===== DATASET EXCERPT =====

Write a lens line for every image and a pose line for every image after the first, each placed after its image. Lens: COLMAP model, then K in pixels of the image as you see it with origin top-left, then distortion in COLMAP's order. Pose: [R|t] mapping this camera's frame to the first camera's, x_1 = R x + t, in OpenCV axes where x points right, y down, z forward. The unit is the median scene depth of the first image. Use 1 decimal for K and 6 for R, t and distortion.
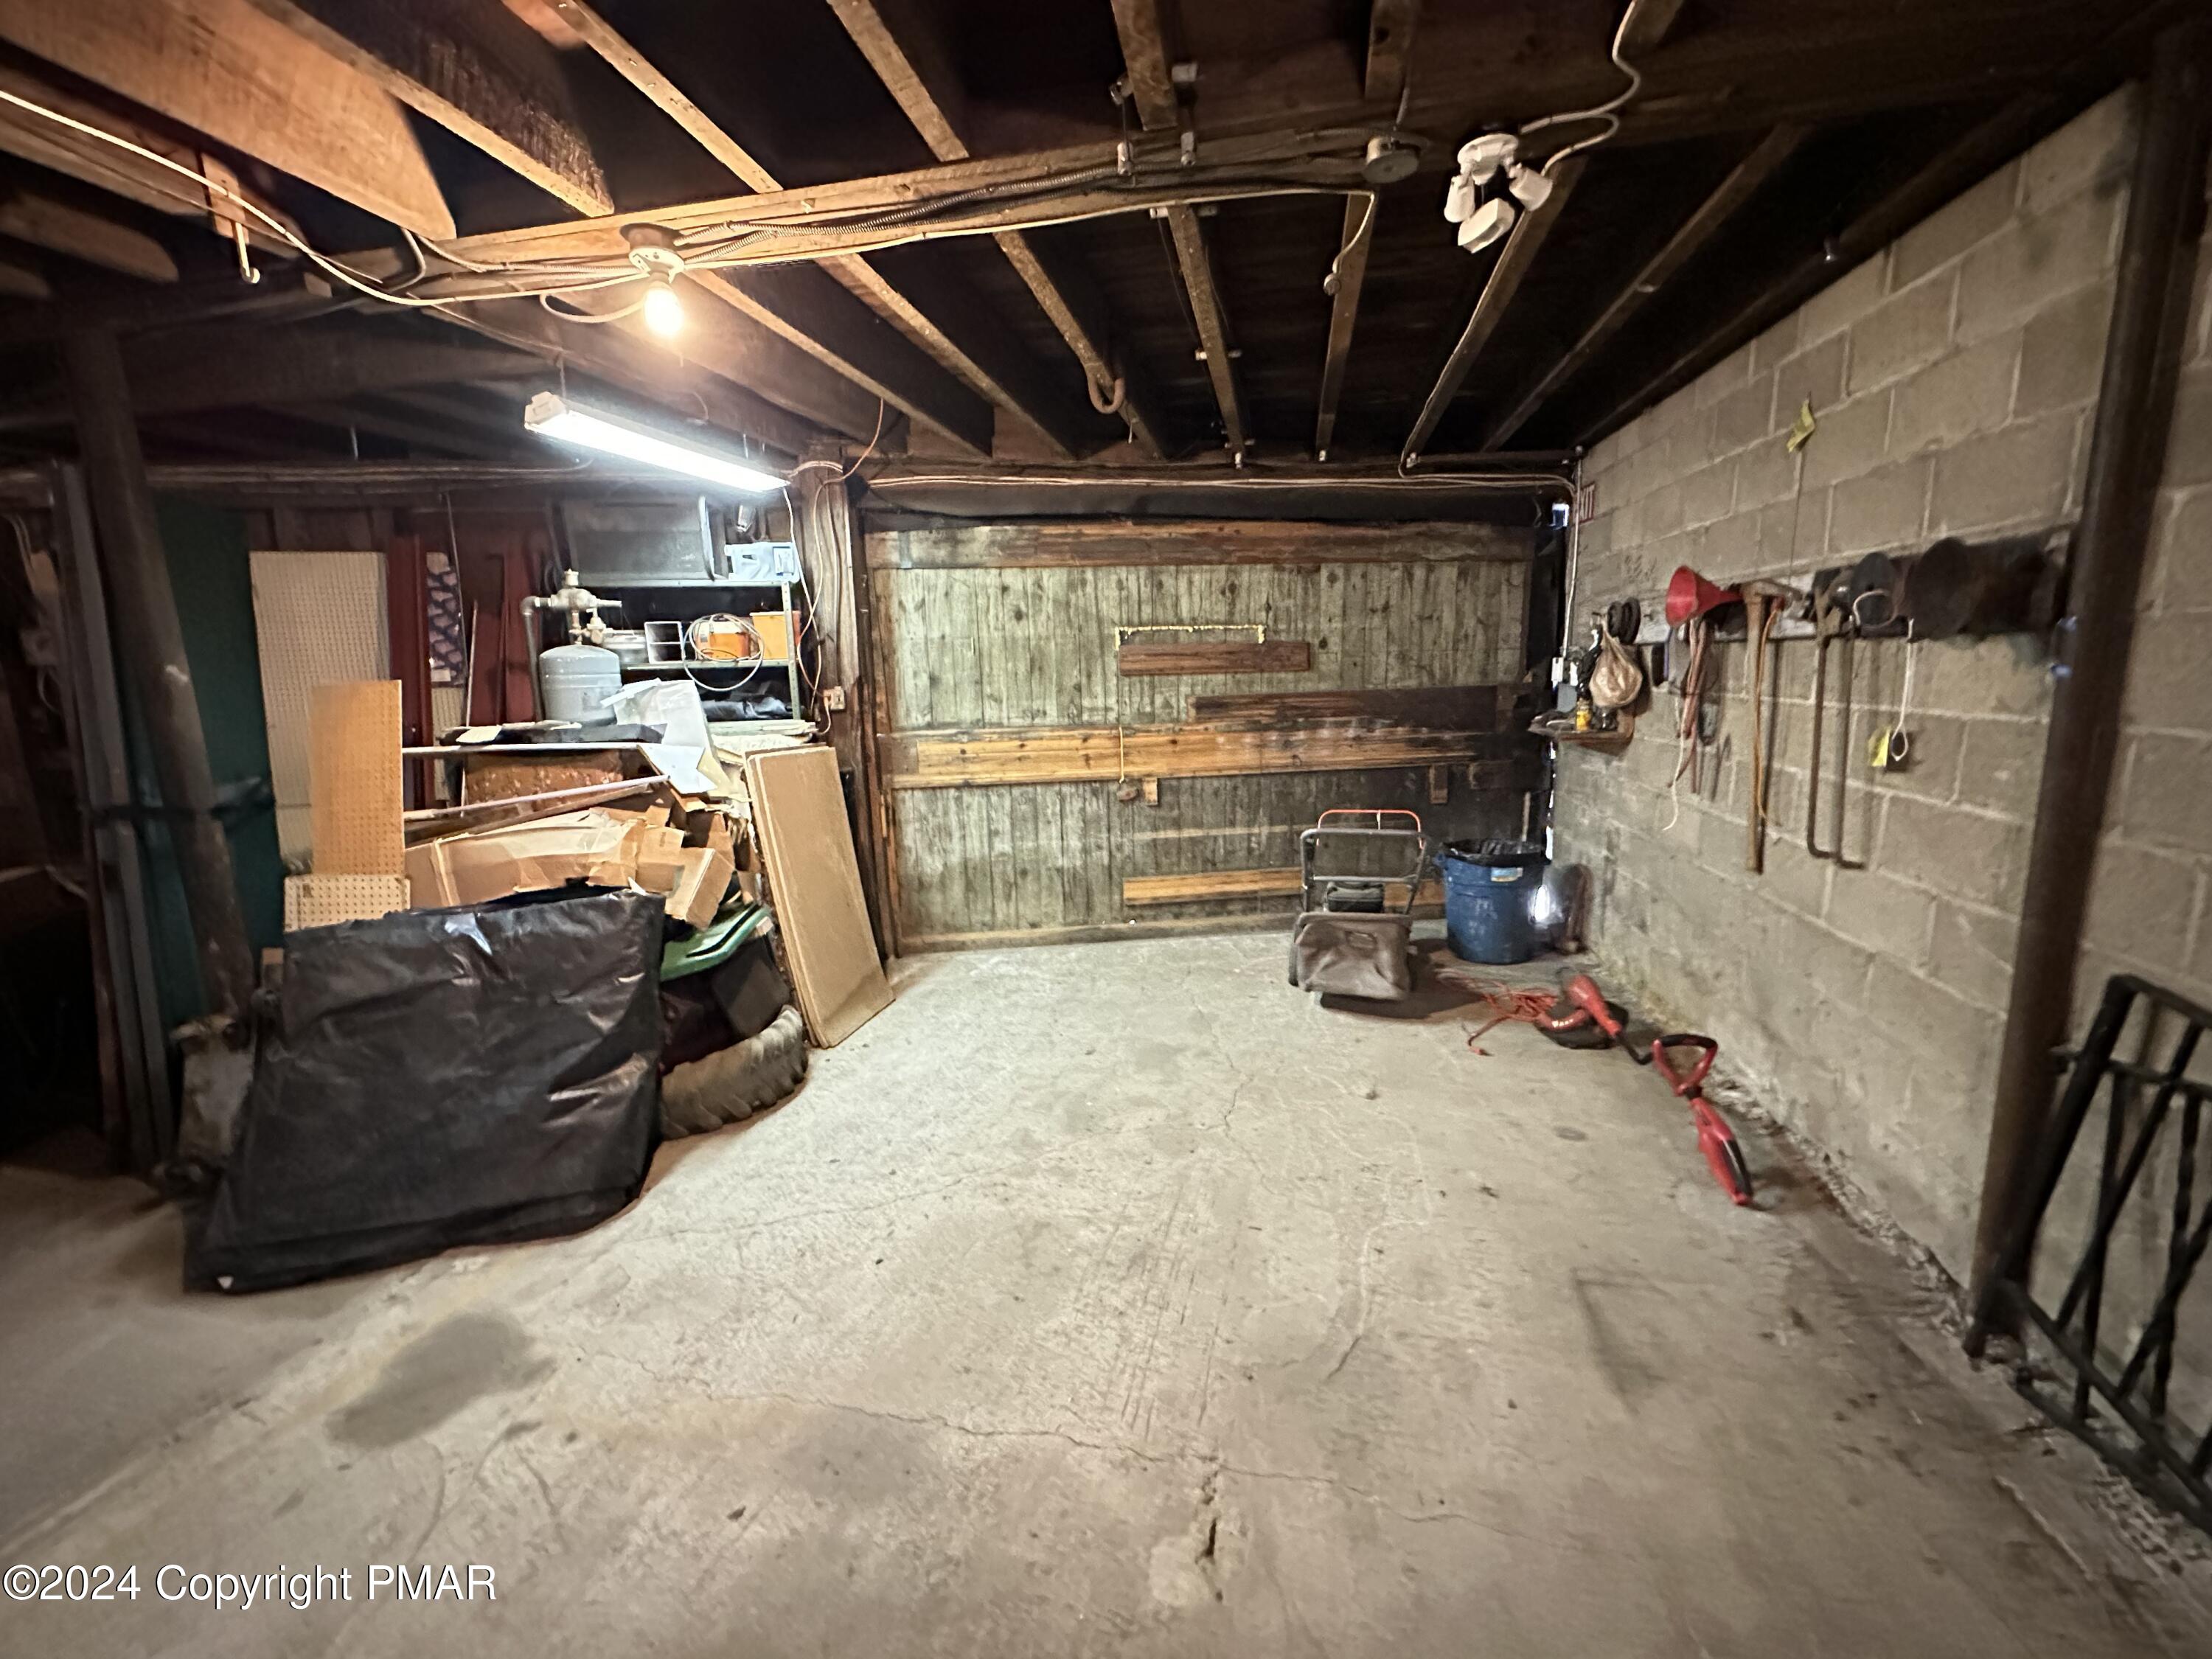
lens RADIAL K [[883.0, 0, 1104.5], [0, 883.0, 825.7], [0, 0, 1]] dist [-0.000429, 0.000325]
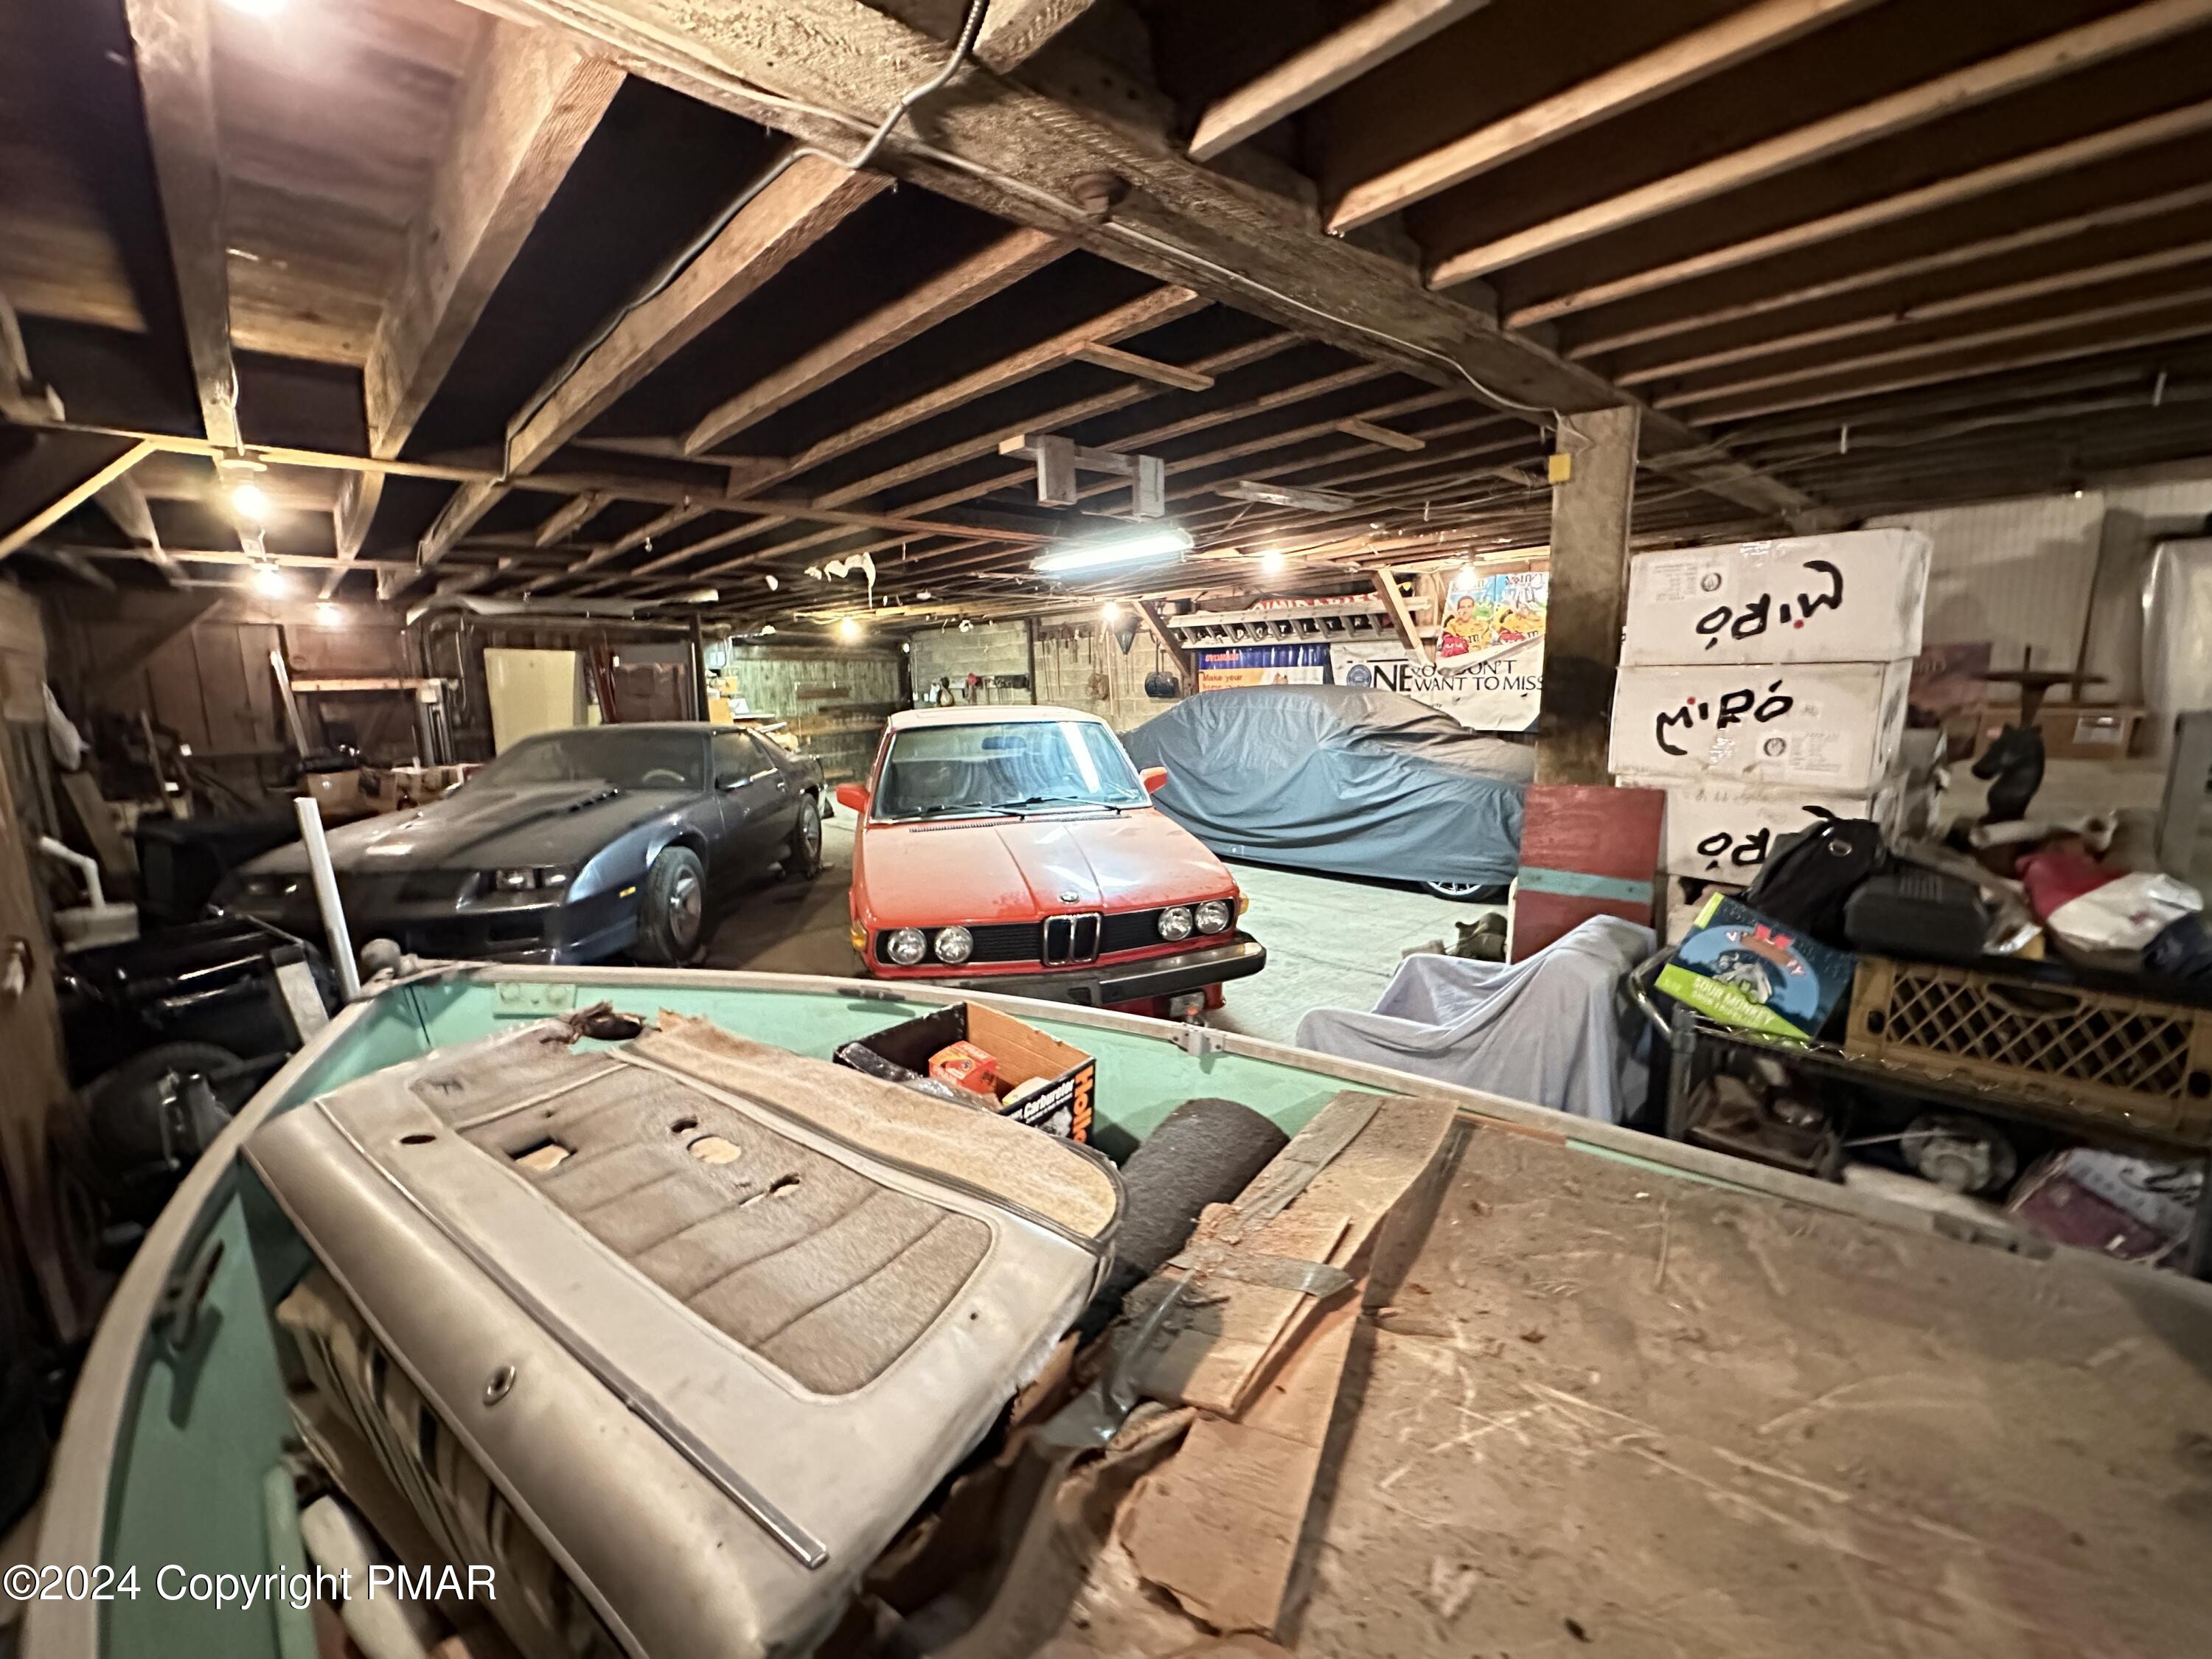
lens RADIAL K [[883.0, 0, 1104.5], [0, 883.0, 825.7], [0, 0, 1]] dist [-0.000429, 0.000325]
pose [[0.576897, -0.123613, 0.807409, -1.732439], [0.159109, 0.986554, 0.037357, 0.274708], [-0.801171, 0.106915, 0.588808, -1.380408]]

=====

> _REQUIREMENT_
Reproduce the material above with "pose line" switched to "extrinsics line" wherever it occurs, leaving every other part unchanged. Omit the pictures from your answer.

> _OUTPUT FOR THIS TASK_
Write a lens line for every image and a extrinsics line for every image after the first, each placed after its image. Lens: COLMAP model, then K in pixels of the image as you see it with origin top-left, then distortion in COLMAP's order. Pose: [R|t] mapping this camera's frame to the first camera's, x_1 = R x + t, in OpenCV axes where x points right, y down, z forward. The unit is the median scene depth of the first image. Use 1 decimal for K and 6 for R, t and distortion.
lens RADIAL K [[883.0, 0, 1104.5], [0, 883.0, 825.7], [0, 0, 1]] dist [-0.000429, 0.000325]
lens RADIAL K [[883.0, 0, 1104.5], [0, 883.0, 825.7], [0, 0, 1]] dist [-0.000429, 0.000325]
pose [[0.576897, -0.123613, 0.807409, -1.732439], [0.159109, 0.986554, 0.037357, 0.274708], [-0.801171, 0.106915, 0.588808, -1.380408]]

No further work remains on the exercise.